Week 5 - Dictionary Learning and Non-Negative Matrix Factorisation
Dictionary: $D$
New representation of input data (sparse): $\alpha$
Dictionary Learning
Let $x \in \mathbb{R}^d$, $D \in \mathbb{R}^{d \times k}$, we have: \(\alpha^* = \underset{\alpha \in \mathbb{R}^k}{\operatorname{\argmin}}||x - D \alpha||^2\) where $k$ is much smaller than $d$. $(x - D \alpha)$ is the reconstruction error. For all samples: \(\underset{D \in \mathcal{D}, R \in \mathcal{R}}{\operatorname{\argmin}}||X-DR||_F^2\) where $X = [x_1,x_2,…,x_n] \in \mathbb{R}^{d \times n}$ and $R = [\alpha_1,\alpha_2,…,\alpha_n] \in \mathbb{R}^{k \times n}$.
We want to find the optimal $\mathcal{D}$ and $\mathcal{R}$ that minimises the resconstruction error.
Singular Value Decomposition (SVD)
PCA
Columns of $D$ are orthonormal to each other, which means there are less common elements in $D$. Therefore, it may have less information loss.
K-means
$R$ is a one-hot vector. Therefore, whole faces information should be used as dictionary $D$ for restruction.
Non-negative Matrix Factorisation
Data is often nonnegative by nature.
- Image intensities
- Movie ratings
- Document-term counts
Optimization
Multiplicative Update Rules (MUR). Since updating $D$ and $R$ simutaneously is non-convex, we update them respectively.

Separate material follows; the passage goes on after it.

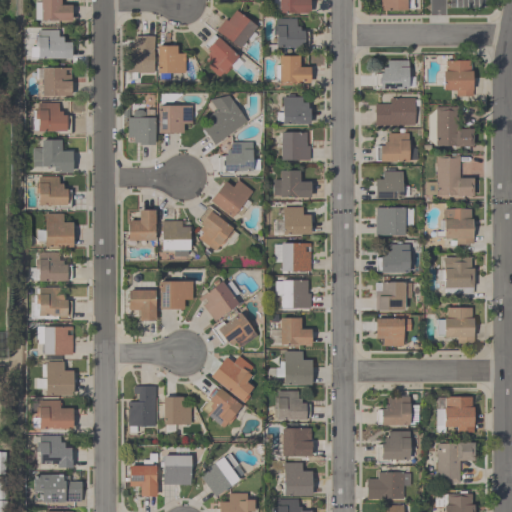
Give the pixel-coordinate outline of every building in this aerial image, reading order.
[(35,20),(35,2),(40,2),(40,0),(60,0),(60,5),(70,5),(70,20),(35,20)] [(308,0),(308,14),(277,14),(277,0),(308,0)] [(405,0),(405,11),(379,11),(379,0),(405,0)] [(256,27),(239,48),(215,29),(223,19),(226,21),(235,10),(256,27)] [(295,19),(295,29),(303,29),(303,47),(274,47),(274,19),(295,19)] [(57,29),(58,37),(62,37),(62,43),(69,43),(69,59),(35,59),(35,30),(57,29)] [(126,47),(133,47),(133,35),(152,35),(152,73),(137,73),(137,82),(126,82),(126,47)] [(200,61),(206,54),(200,48),(214,35),(236,57),(217,77),(200,61)] [(182,53),(182,72),(154,72),(154,44),(173,44),(173,53),(182,53)] [(297,56),(297,67),(310,67),(310,84),(278,84),(278,56),(297,56)] [(379,89),(379,73),(382,73),(382,67),(386,67),(386,61),(407,61),(407,89),(379,89)] [(471,61),(472,96),(455,96),(455,90),(442,90),(441,71),(444,71),(444,61),(471,61)] [(69,66),(69,95),(36,95),(36,66),(69,66)] [(246,123),(214,145),(202,127),(214,119),(210,114),(215,111),(208,100),(227,96),(246,123)] [(307,124),(280,124),(280,97),(300,97),(300,103),(306,103),(306,108),(307,108),(307,124)] [(373,126),(373,103),(389,103),(389,98),(414,98),(414,125),(373,126)] [(57,102),(57,112),(66,112),(66,131),(36,131),(35,102),(57,102)] [(190,124),(182,124),(182,133),(156,133),(156,105),(190,105),(190,124)] [(470,146),(427,146),(427,107),(454,107),(454,127),(470,127),(470,146)] [(153,145),(138,145),(138,143),(132,143),(132,137),(127,137),(127,118),(153,118),(153,145)] [(278,161),(278,132),(304,132),(304,146),(307,146),(307,161),(278,161)] [(410,148),(416,148),(416,161),(379,161),(379,146),(383,146),(383,142),(387,141),(387,134),(408,134),(408,140),(410,141),(410,148)] [(60,140),(59,151),(70,151),(71,172),(31,172),(31,148),(40,149),(40,140),(60,140)] [(226,155),(226,149),(229,149),(229,142),(251,142),(251,171),(223,170),(223,155),(226,155)] [(434,181),(434,154),(458,155),(457,177),(471,177),(471,195),(422,195),(422,181),(434,181)] [(277,198),(277,195),(271,195),(271,180),(277,180),(277,171),(297,171),(297,181),(308,181),(308,198),(277,198)] [(380,179),(380,171),(400,171),(400,198),(372,198),(372,179),(380,179)] [(36,206),(36,177),(56,177),(56,185),(61,185),(61,189),(66,189),(66,205),(36,206)] [(228,187),(234,179),(251,193),(229,219),(206,199),(221,181),(228,187)] [(307,234),(280,234),(280,232),(272,232),(272,222),(280,222),(280,207),(300,207),(300,215),(307,215),(307,234)] [(374,235),(374,207),(402,207),(402,208),(411,208),(411,225),(402,225),(402,235),(374,235)] [(470,243),(454,243),(454,239),(441,239),(441,236),(433,236),(433,231),(437,231),(437,219),(440,219),(440,208),(468,208),(468,218),(470,218),(470,243)] [(126,221),(138,221),(138,210),(154,210),(154,242),(126,242),(126,221)] [(213,251),(197,239),(202,233),(198,230),(201,226),(199,225),(209,212),(230,228),(213,251)] [(70,247),(42,247),(42,213),(61,213),(61,223),(70,223),(70,247)] [(160,249),(161,221),(181,221),(181,227),(189,227),(189,250),(160,249)] [(308,243),(308,247),(302,247),(302,251),(308,251),(308,271),(279,271),(279,243),(308,243)] [(374,272),(374,257),(378,257),(378,255),(382,255),(382,251),(386,251),(386,243),(407,243),(407,250),(409,250),(409,260),(407,260),(407,272),(374,272)] [(57,260),(61,260),(61,264),(65,264),(65,265),(68,265),(68,280),(64,280),(64,281),(36,281),(36,268),(34,268),(34,259),(36,259),(36,252),(57,252),(57,260)] [(441,257),(468,257),(468,268),(470,268),(470,292),(441,292),(441,281),(435,281),(435,270),(441,270),(441,257)] [(305,280),(305,294),(308,294),(308,308),(279,308),(279,280),(305,280)] [(190,281),(190,299),(181,299),(181,309),(156,309),(156,281),(190,281)] [(213,321),(201,305),(205,302),(202,298),(198,301),(196,298),(219,281),(222,285),(228,281),(237,293),(231,297),(236,304),(213,321)] [(409,283),(409,297),(402,297),(402,310),(373,310),(373,283),(379,283),(379,282),(402,282),(402,283),(409,283)] [(57,287),(57,294),(61,294),(61,300),(65,300),(65,301),(69,301),(69,319),(29,319),(29,302),(31,302),(31,295),(34,295),(34,289),(36,289),(36,287),(57,287)] [(153,290),(153,320),(137,320),(137,309),(126,309),(126,290),(153,290)] [(469,307),(469,318),(470,318),(470,343),(455,343),(455,338),(442,338),(442,336),(434,336),(434,319),(442,319),(442,318),(444,318),(444,307),(469,307)] [(234,342),(229,345),(226,341),(224,342),(223,341),(220,344),(209,329),(220,321),(222,324),(238,313),(245,323),(247,321),(252,329),(250,331),(254,336),(238,348),(234,342)] [(308,345),(278,345),(278,317),(298,317),(298,328),(308,328),(308,345)] [(373,338),(373,319),(408,319),(408,331),(400,331),(400,346),(381,346),(381,338),(373,338)] [(41,327),(70,327),(70,330),(64,330),(64,335),(70,335),(70,355),(41,355),(41,327)] [(309,360),(309,384),(281,384),(281,377),(274,377),(274,368),(277,368),(277,362),(281,362),(281,351),(300,351),(300,360),(309,360)] [(241,403),(207,376),(223,356),(231,362),(236,355),(251,367),(246,373),(249,375),(244,382),(250,387),(245,393),(248,395),(241,403)] [(70,395),(43,395),(43,361),(61,361),(61,371),(70,371),(70,395)] [(153,426),(135,426),(135,432),(127,432),(127,426),(126,426),(126,402),(136,402),(136,394),(132,394),(132,386),(153,386),(153,426)] [(205,414),(210,408),(207,406),(210,403),(207,400),(204,397),(212,386),(216,389),(217,388),(239,405),(232,414),(234,416),(229,422),(227,420),(221,428),(205,414)] [(274,391),(295,391),(295,399),(299,399),(299,403),(303,403),(303,404),(306,404),(306,418),(303,418),(303,419),(275,419),(275,418),(272,418),(272,408),(273,408),(273,397),(274,397),(274,391)] [(409,403),(409,413),(407,413),(407,425),(378,425),(378,424),(374,424),(374,410),(378,410),(378,409),(383,409),(383,405),(386,405),(386,396),(406,396),(406,403),(409,403)] [(442,396),(469,396),(469,407),(471,407),(471,433),(455,433),(455,427),(443,427),(443,433),(433,433),(433,409),(441,409),(441,407),(442,407),(442,396)] [(188,425),(174,425),(174,431),(163,431),(163,425),(161,425),(161,397),(179,397),(179,406),(188,406),(188,425)] [(57,400),(57,402),(59,403),(59,407),(57,408),(70,408),(70,429),(36,429),(36,428),(30,428),(30,418),(34,418),(34,407),(36,407),(36,400),(57,400)] [(308,428),(308,441),(309,441),(309,456),(279,456),(279,428),(308,428)] [(407,430),(407,438),(409,438),(409,447),(407,447),(407,459),(379,459),(374,459),(374,445),(379,445),(379,443),(382,443),(382,438),(386,438),(386,430),(407,430)] [(37,436),(58,436),(58,442),(62,442),(62,448),(70,448),(70,468),(55,468),(55,464),(37,464),(37,451),(35,451),(35,442),(37,442),(37,436)] [(434,482),(434,443),(471,443),(471,460),(457,460),(457,482),(434,482)] [(213,497),(196,474),(220,457),(220,458),(227,453),(235,464),(229,469),(237,480),(213,497)] [(188,485),(160,485),(160,467),(158,467),(158,462),(160,462),(160,455),(188,455),(188,485)] [(137,496),(137,486),(126,486),(126,465),(141,465),(141,460),(150,460),(150,465),(153,465),(153,496),(137,496)] [(309,495),(281,495),(281,462),(299,462),(299,471),(309,471),(309,495)] [(401,486),(401,499),(364,499),(364,478),(375,478),(375,472),(401,472),(401,473),(408,473),(408,486),(401,486)] [(79,502),(40,502),(40,491),(31,491),(31,475),(60,475),(67,475),(67,481),(79,481),(79,502)] [(216,511),(216,502),(226,502),(226,493),(244,493),(244,499),(252,499),(252,511),(244,511),(216,511)] [(444,505),(444,494),(469,493),(470,504),(472,504),(472,511),(442,511),(442,505),(444,505)] [(296,499),(296,507),(299,507),(299,511),(309,511),(273,511),(273,506),(275,506),(275,499),(296,499)]
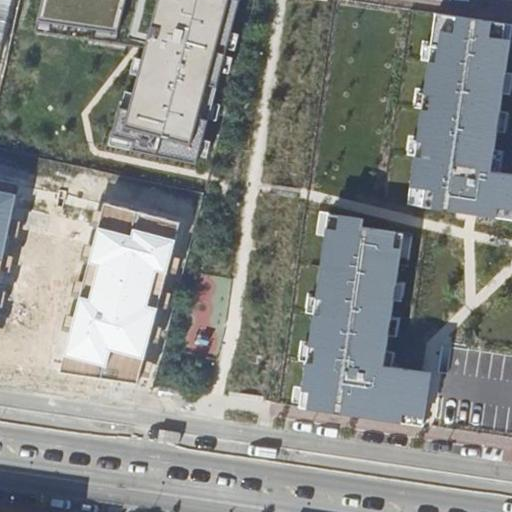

Fix $D^k$, solve for $R^{k+1}$: \(\frac{\partial ||X-DR||^2_F}{\partial R} = -2D^T X + 2D^T D R\)
\[R_{i,j}^{k+1} = R_{i,j}^{k} + \frac{\eta_{i,j}}{2} ({2D^k}^T X + 2{D^k}^T D^k R^k)_{i,j}\] \[\eta_{i,j} = \frac{R_{i,j}^{k}}{ { (D^k}^T D^k R^k)_{i,j}}\]Therefore, \(R_{i,j}^{k+1} = R_{i,j}^k \frac{({D^k}^T X)_{i,j}}{({D^k}^T D^k R^k)_{i,j}}\)
Similarly,
\[D_{i,j}^{k+1} = D_{i,j}^k \frac{(X {R^{k+1}}^T)_{i,j}}{(D^k R^{k+1} {R^{k+1}}^T)_{i,j}}\]